Direction ▸
Format every line of the data below as a numbered list, skipping blank lines and leaving the pictures out.

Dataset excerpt
|---|

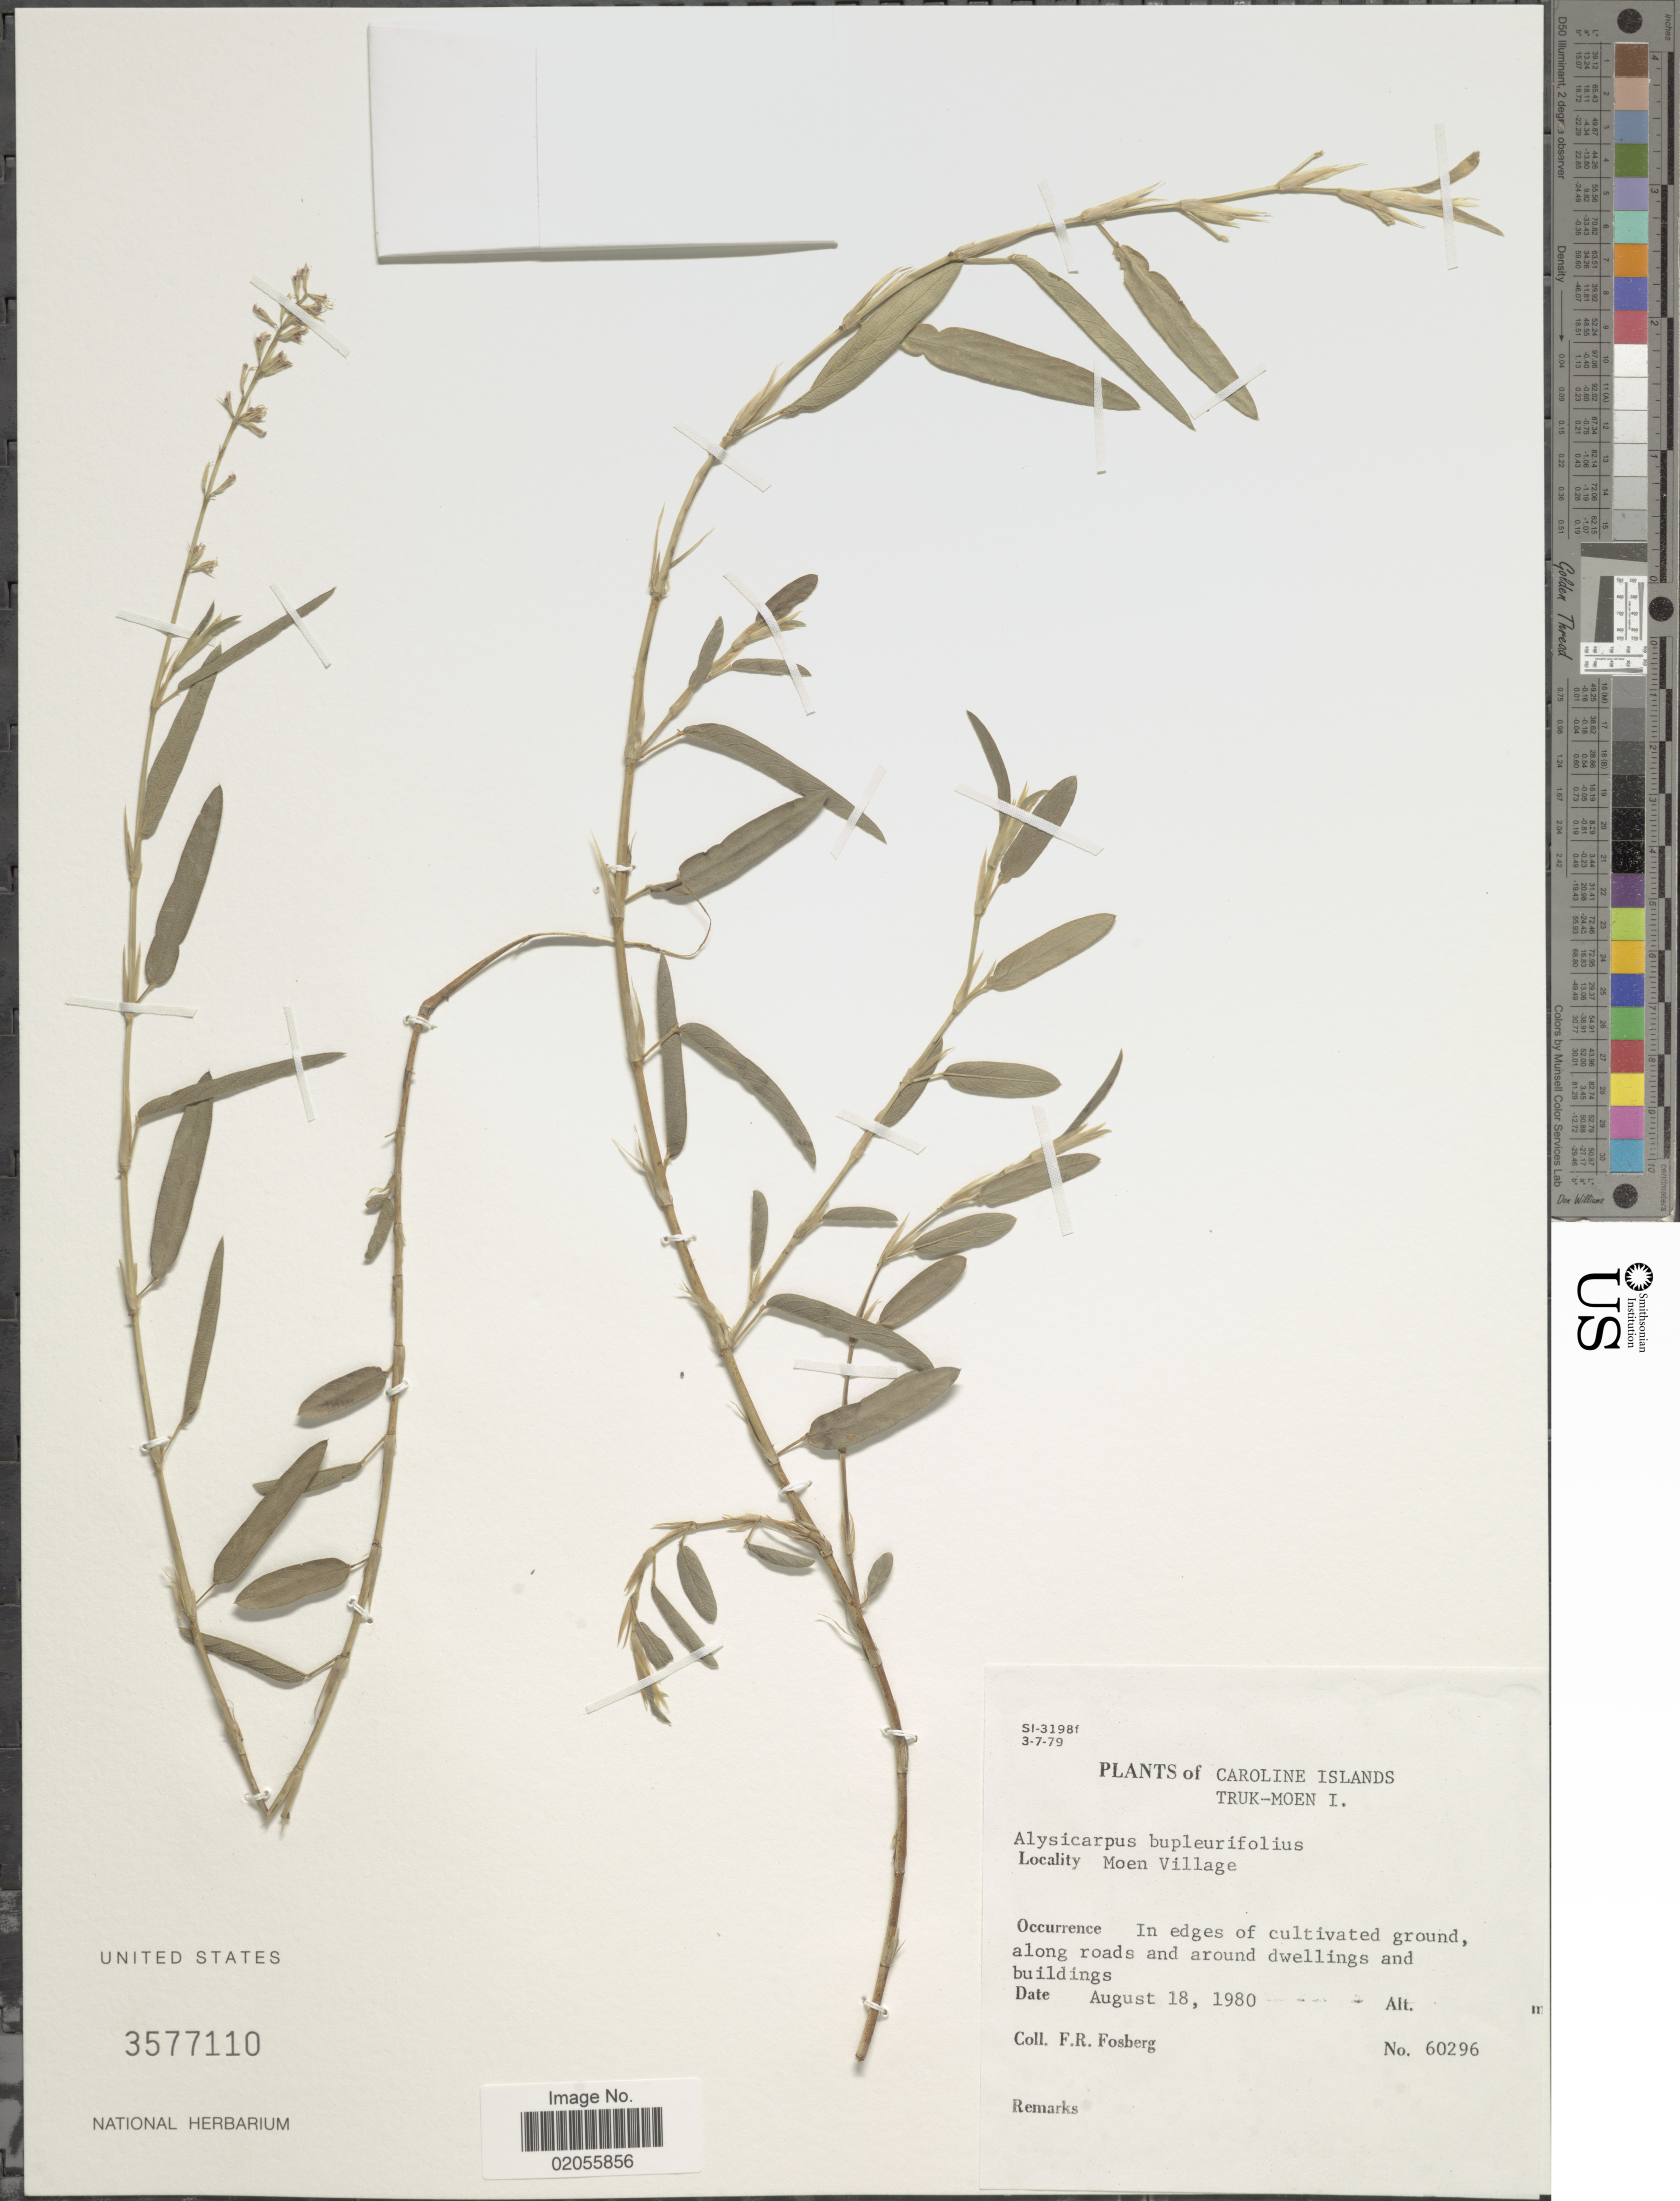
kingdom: Plantae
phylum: Tracheophyta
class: Magnoliopsida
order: Fabales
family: Fabaceae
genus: Alysicarpus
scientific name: Alysicarpus bupleurifolius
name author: (L.) DC.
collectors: F. R. Fosberg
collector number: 60296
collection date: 1980-08-18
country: Micronesia, Federated States of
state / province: Truk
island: Moen [Wono]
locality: Truk-Moen I. Caroline Islands, Moen Village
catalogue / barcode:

|---|

Solution for this exercise ▸
1. kingdom: Plantae
2. phylum: Tracheophyta
3. class: Magnoliopsida
4. order: Fabales
5. family: Fabaceae
6. genus: Alysicarpus
7. scientific name: Alysicarpus bupleurifolius
8. name author: (L.) DC.
9. collectors: F. R. Fosberg
10. collector number: 60296
11. collection date: 1980-08-18
12. country: Micronesia, Federated States of
13. state / province: Truk
14. island: Moen [Wono]
15. locality: Truk-Moen I. Caroline Islands, Moen Village
16. catalogue / barcode:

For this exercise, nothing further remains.